Weekly Poll: How Do You Run Other Operating Systems on your Mac?

If you have a Mac, chances are you didn’t even consider other computers because you wanted one that runs OS X. Apple makes great hardware, but it’s the great software with great hardware that makes a Mac. Even still, there’s many times you might need to run another operating system. From running an Access database for work in Windows or testing out a Linux server config locally, there’s many reasons you still might want to run another OS on your Mac.

Thankfully, there’s many choices. There’s the built-in Boot Camp, which gives you a free way to run other operating systems directly on your Mac. Then, there’s a number of virtualization tools to let you run other OSes on top of OS X, including the newly updated VMware Fusion and Parallels desktop, as well as the free open source VirtualBox.

That’s why we’re curious: how do you run other operating systems on your Mac? Or are you just fine only using OS X? We’d love to hear your thoughts in the comments below!


  • Ian C.

    I’ve tested Parallels, VMWare Fusion, and Virtual Box, multiple times. VMWare seems to be the most reliable/rugged, but Parallels is much faster.
    Virtual Box is still slowest, but has improved dramatically over the last few years.

    For work, I use Parallels, but if it was just for home use I might go with the zero cost of Virtual Box … none of my testing involves challenging (3D) gaming

    • http://iynque.com iynque

      I’m curious what apps you use Parallels for and what line of work you’re in that requires it.

  • Manuel Camacho

    I began using VMWare Fusion ever since I bought my first Mac (back in 2007) because I was curious, young and relentless. I only had Windows XP in a “just in case” use. Since I’m studying a computer science career, I had been using the virtual machine quite a lot (although I always try to find the “Mac” alternative, which is almost always there). It wasn’t until I starting developing for Kinect that I had to install Windows 7 via BootCamp (because the Kinect SDK doesn’t support virtual machines). Given I have the BootCamped OS, I eventually deleted my Win XP virtual machine and uninstalled VMWare Fusion. ‘Twas a sad day.

  • http://iynque.com iynque

    I use bootcamp to run Windows 7, and I mostly use/maintain Windows on my Mac for gaming. Only occasionally do I find a need to boot into Windows for some site/software that doesn’t work with Mac OS, but when I do need it, it’s very nice to have.

    I’ve tried lots of virtual pc apps, from Virtual PC on my PowerPC iBook (now owned by Microsoft and used to run Windows inside of Windows, not Mac OS), to VMWare Fusion, to Parallels. I haven’t tried VirtualBox because I already had Parallels running quite well when I learned of VirtualBox.

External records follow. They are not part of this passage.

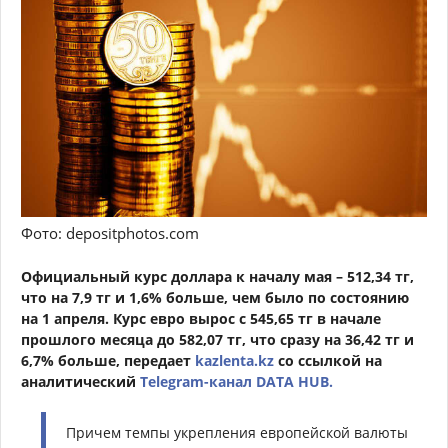
Фото: depositphotos.com
Официальный курс доллара к началу мая – 512,34 тг,
что на 7,9 тг и 1,6% больше, чем было по состоянию
на 1 апреля. Курс евро вырос с 545,65 тг в начале
прошлого месяца до 582,07 тг, что сразу на 36,42 тг и
6,7% больше, передает
kazlenta.kz
со ссылкой на
аналитический
Telegram-канал DATA HUB.
Причем темпы укрепления европейской валюты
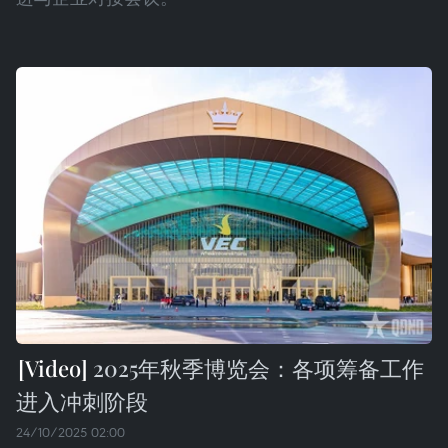
2025年秋季博览会：各项筹备工作
进入冲刺阶段
24/10/2025 02:00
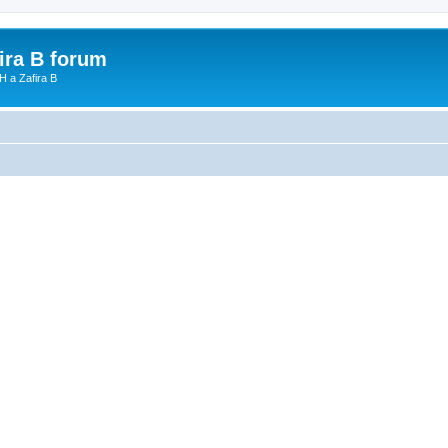
fira B forum
H a Zafira B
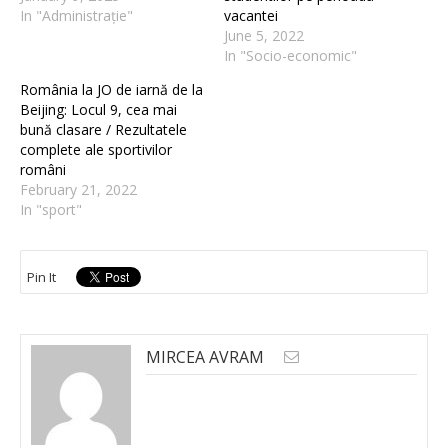
In "Administrație"
vacantei
June 5, 2022
In "Socio-economic"
România la JO de iarnă de la
Beijing: Locul 9, cea mai
bună clasare / Rezultatele
complete ale sportivilor
români
February 21, 2022
In "sport"
Pin It
MIRCEA AVRAM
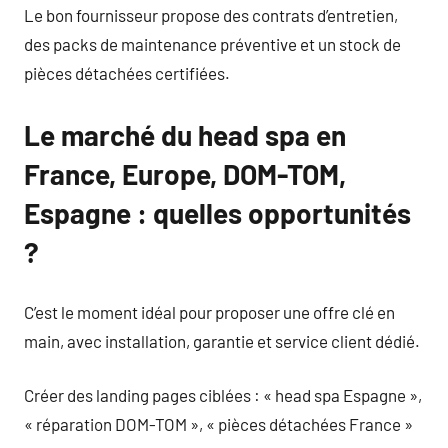
Le bon fournisseur propose des contrats d’entretien,
des packs de maintenance préventive et un stock de
pièces détachées certifiées.
Le marché du head spa en
France, Europe, DOM-TOM,
Espagne : quelles opportunités
?
C’est le moment idéal pour proposer une offre clé en
main, avec installation, garantie et service client dédié.
Créer des landing pages ciblées : « head spa Espagne »,
« réparation DOM-TOM », « pièces détachées France »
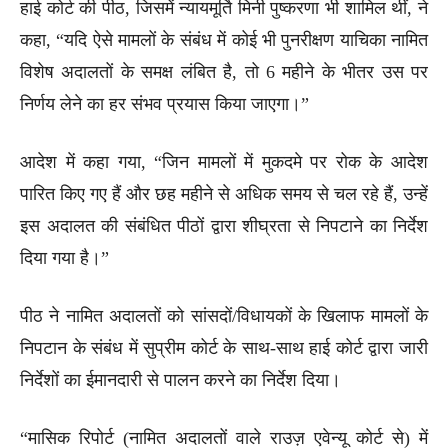
हाई कोर्ट की पीठ, जिसमें न्यायमूर्ति मिनी पुष्करणा भी शामिल थीं, ने
कहा, “यदि ऐसे मामलों के संबंध में कोई भी पुनरीक्षण याचिका नामित
विशेष अदालतों के समक्ष लंबित है, तो 6 महीने के भीतर उस पर
निर्णय लेने का हर संभव प्रयास किया जाएगा।”
आदेश में कहा गया, “जिन मामलों में मुकदमे पर रोक के आदेश
पारित किए गए हैं और छह महीने से अधिक समय से चल रहे हैं, उन्हें
इस अदालत की संबंधित पीठों द्वारा शीघ्रता से निपटाने का निर्देश
दिया गया है।”
पीठ ने नामित अदालतों को सांसदों/विधायकों के खिलाफ मामलों के
निपटान के संबंध में सुप्रीम कोर्ट के साथ-साथ हाई कोर्ट द्वारा जारी
निर्देशों का ईमानदारी से पालन करने का निर्देश दिया।
“मासिक रिपोर्ट (नामित अदालतों वाले राउज़ एवेन्यू कोर्ट से) में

    I now have a Parallels installer in my Applications folder, just in case, but I use Bootcamp to run Windows exclusively now. I don’t have any specific need for running any Windows-only app side-by-side with a Mac-only app, so the stability and power of booting into Windows is a much better option for me.

  • http://denbeke.be DenBeke

    I’ve got extra hard drives for other OS. I’ve also more partitions.